In societies across the world, people suffering mental illness face a lot of stigma and discrimination. So how can we approach the issue and work towards eliminating the misconception in the society?

It is the most difficult challenge. From the beginning, people who became mentally ill were discriminated against. They were deemed to be unable to live a life like other people. And part of this is true, because if you are an eighteen-year-old student who developed a severe mental illness, and there are a number of them, the chances of developing your career, marrying and reduce quite a bit. So, people have the idea that these patients have something which is strange, and they can’t understand it.

We also have an idea that they aren’t able to live a productive life like the rest of us. So, in other words, we put a label of disability on them, and we then discriminate against them. We say well, they are incapable of working, so we won’t give them a job. They are incapable of having responsibilities of other kinds, so we won’t give them the responsibilities. This disempowers patients.

The way to try and deal with this is education. We have to inform people that this is an inaccurate way of seeing the mentally ill. Another method I’ve used is to ask patients and families to help me as a psychiatrist to reduce discrimination and stigma. I tell the patients that they can tell their families and other people that they are human beings, they have needs and emotions, and they also have an illness – but first they’re human, like everybody else.

Australia has a more mature mental health care sector with far greater social acceptance, I presume, and better access to infrastructure when compared to countries like India. So what are the key lessons for countries like India where the mental health sector is still plagued with certain societal and social issues?

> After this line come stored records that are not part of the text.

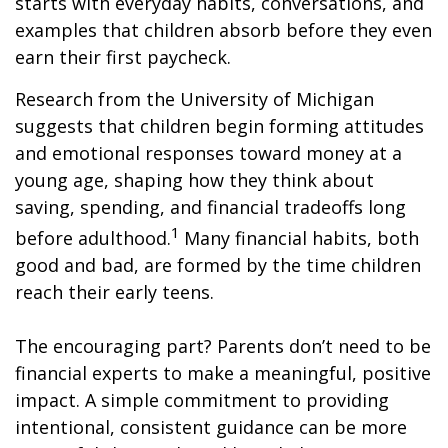
starts with everyday habits, conversations, and
examples that children absorb before they even
earn their first paycheck.
Research from the University of Michigan
suggests that children begin forming attitudes
and emotional responses toward money at a
young age, shaping how they think about
saving, spending, and financial tradeoffs long
1
before adulthood.
Many financial habits, both
good and bad, are formed by the time children
reach their early teens.
The encouraging part? Parents don’t need to be
financial experts to make a meaningful, positive
impact. A simple commitment to providing
intentional, consistent guidance can be more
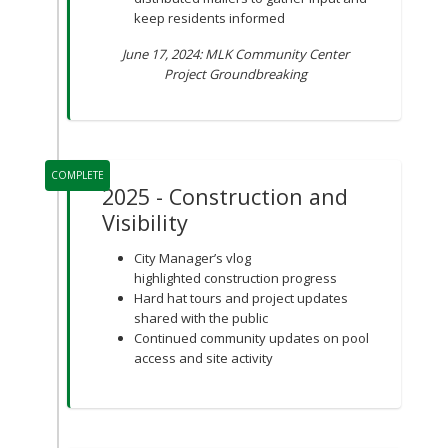
keep residents informed
June 17, 2024: MLK Community Center
Project Groundbreaking
COMPLETE
2025 - Construction and
Visibility
City Manager’s vlog
highlighted construction progress
Hard hat tours and project updates
shared with the public
Continued community updates on pool
access and site activity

Well, it's a big question and I'm not altogether sure that what you say is correct. Yes we are a reasonably developed society and we have lots of resources, psychiatry, mental health; but mental illness has always been the Cinderella, the poor relative. So, for example, a heart transplant that is done today in Melbourne will cost half a million Australian dollars. The society will pay for that. But when it comes to treating mentally ill people, it's far cheaper. But the society prefers to give money to replacing a heart, that's more exciting and more dramatic whereas mental illness, not so inviting to give the money to.

We have professions like psychiatry and psychology, psychiatric social work and mental health nurses and occupational therapists. And altogether, we have to combine our forces to do whatever we can to elevate the standards of treatments and care. But I tell you it's a long job, it's not an overnight thing.

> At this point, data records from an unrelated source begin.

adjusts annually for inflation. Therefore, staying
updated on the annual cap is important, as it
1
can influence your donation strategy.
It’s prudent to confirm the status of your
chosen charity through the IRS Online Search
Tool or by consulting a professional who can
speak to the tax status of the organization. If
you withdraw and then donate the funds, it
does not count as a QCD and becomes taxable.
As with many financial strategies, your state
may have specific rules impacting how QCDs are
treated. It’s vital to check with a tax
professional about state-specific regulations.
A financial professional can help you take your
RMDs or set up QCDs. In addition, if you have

I can remember when I was a younger psychiatrist, working in hospitals that were extremely backward, with very few resources. Now, things have improved considerably and we have outpatient clinics. So with time, one gradually brings in new possibilities and tries to increase resources from governments, they are the main providers.

And I can say that India should have it in mind that it won’t happen by tomorrow or the next day or the day after. But by looking at possibilities and by looking at the particular needs of a community in terms of mental illness, we can make slow progress. I always say to myself, you know, we own the path to better things but we mustn’t have some sort of utopia in mind. That will not happen and we will be let down and you'll feel discouraged. But what I've seen so far, things look, in some ways, very promising and we appreciate what is being done in certain areas that I've witnessed. I don't want to give the impression that we are far ahead of you by any means. What I'm going to do is exchange ideas. Like I'm here, you come to us, we can talk about how things can be improved and then we try to out that into action.